Benedetti MD, Bowe JH, Maraganore DM, et al. Smoking, alcohol and coffee consumption preceding Parkinson’s disease: a case-control study. Neurol 2000; 55: 1350-1357.

Brique S. Genetic predisposition to Parkinson’s Disease. 12th International Symposium on Parkinson’s disease, London, UK. March 23-26 1997.

Synapse Newsletter-N2-Special Issue, Symposium News, Page 2.

Chen JF, Xu K, Petzer JP, Staal R, et al. Neuroprotection by caffeine and alpha-2A adenosine receptor inactivation in a model of Parkinson’s disease. J Neurosci 2001; 21: RC143.

Chew NK, Goh KJ, Tan CT. Parkinson’s Disease in University Hospital, Kuala Lumpur. Neurol J Southeast Asia 1998; 3: 75-80.

DeLong MR. Primate models of movement disorders of basal ganglia origin. Trends Neurosci 1990; 13: 281-285.

Kitada T, Asakawa S, Hattori N, et al. Mutations in the Parkin gene cause autosomal recessive juvenile parkinsonism. Nature 1998; 392: 605-608.

Polymeropoulos MH, Lavedan C, Leroy E, et al. Mutation in the alpha-synuclein gene identified in families with Parkinson’s disease. Science 1997; 276: 2045-2047.

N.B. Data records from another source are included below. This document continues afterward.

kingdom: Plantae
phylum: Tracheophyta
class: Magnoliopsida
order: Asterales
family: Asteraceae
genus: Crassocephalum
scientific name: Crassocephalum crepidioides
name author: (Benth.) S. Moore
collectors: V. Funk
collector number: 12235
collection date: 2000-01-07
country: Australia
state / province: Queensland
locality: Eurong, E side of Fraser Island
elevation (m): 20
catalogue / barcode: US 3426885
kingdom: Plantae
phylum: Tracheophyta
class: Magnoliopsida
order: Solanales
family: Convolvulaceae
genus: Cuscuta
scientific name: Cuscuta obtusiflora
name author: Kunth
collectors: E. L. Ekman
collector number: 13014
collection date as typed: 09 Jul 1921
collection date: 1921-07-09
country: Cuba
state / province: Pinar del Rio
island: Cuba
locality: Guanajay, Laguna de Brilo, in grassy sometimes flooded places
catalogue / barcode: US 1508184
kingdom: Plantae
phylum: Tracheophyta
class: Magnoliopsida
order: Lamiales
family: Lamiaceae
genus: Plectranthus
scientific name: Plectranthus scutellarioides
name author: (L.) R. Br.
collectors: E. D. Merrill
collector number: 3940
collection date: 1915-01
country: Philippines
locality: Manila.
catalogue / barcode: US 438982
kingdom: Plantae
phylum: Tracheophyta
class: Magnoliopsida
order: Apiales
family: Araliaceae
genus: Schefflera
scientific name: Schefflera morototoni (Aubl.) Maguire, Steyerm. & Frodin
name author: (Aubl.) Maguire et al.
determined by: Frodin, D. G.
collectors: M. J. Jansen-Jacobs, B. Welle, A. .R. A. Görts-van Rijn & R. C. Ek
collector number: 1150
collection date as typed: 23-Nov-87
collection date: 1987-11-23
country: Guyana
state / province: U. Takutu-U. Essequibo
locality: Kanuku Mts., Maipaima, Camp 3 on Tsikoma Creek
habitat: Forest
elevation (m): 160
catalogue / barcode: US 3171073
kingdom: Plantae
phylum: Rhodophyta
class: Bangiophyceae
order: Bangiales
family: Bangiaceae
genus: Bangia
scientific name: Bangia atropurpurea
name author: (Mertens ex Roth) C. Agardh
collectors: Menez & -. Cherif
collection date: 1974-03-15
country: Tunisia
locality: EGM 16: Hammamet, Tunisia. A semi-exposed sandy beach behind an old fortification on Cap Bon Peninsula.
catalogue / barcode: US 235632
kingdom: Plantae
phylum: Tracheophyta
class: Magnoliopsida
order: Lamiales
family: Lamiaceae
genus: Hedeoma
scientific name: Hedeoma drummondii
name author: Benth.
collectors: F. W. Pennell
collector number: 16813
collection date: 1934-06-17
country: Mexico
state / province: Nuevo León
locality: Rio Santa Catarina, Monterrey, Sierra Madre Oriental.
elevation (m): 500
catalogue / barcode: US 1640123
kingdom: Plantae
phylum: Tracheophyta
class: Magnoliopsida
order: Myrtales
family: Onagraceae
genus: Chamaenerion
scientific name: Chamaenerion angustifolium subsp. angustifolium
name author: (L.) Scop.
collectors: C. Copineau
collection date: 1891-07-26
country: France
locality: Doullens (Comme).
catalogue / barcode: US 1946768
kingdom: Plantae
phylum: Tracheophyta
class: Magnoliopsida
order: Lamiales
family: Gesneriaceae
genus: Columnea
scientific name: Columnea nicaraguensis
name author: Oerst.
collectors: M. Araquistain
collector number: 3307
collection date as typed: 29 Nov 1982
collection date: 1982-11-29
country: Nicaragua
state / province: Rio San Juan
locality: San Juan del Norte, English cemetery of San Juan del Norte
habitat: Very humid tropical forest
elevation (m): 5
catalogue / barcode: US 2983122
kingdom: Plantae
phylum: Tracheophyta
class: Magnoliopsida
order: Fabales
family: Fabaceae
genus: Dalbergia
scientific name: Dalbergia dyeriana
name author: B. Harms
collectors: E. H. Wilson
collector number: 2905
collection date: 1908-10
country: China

Tan LC, Koh WP, Yuan JM et al. Differential effects of black versus green tea on risk of Parkinson’s Disease in the Singaporean Chinese Health Study. Am J Epidemiol 2007 (in press).

Tanner CM. Epidemiology of Parkinson’s Disease. Neurologic Clinics May 1992; 10 (2): 317-329.

Tanner CM, Cohen JC, Summerville BC, Goetz CG. Vitamin use and Parkinson’s Disease. Ann Neurol 1988; 233: 182.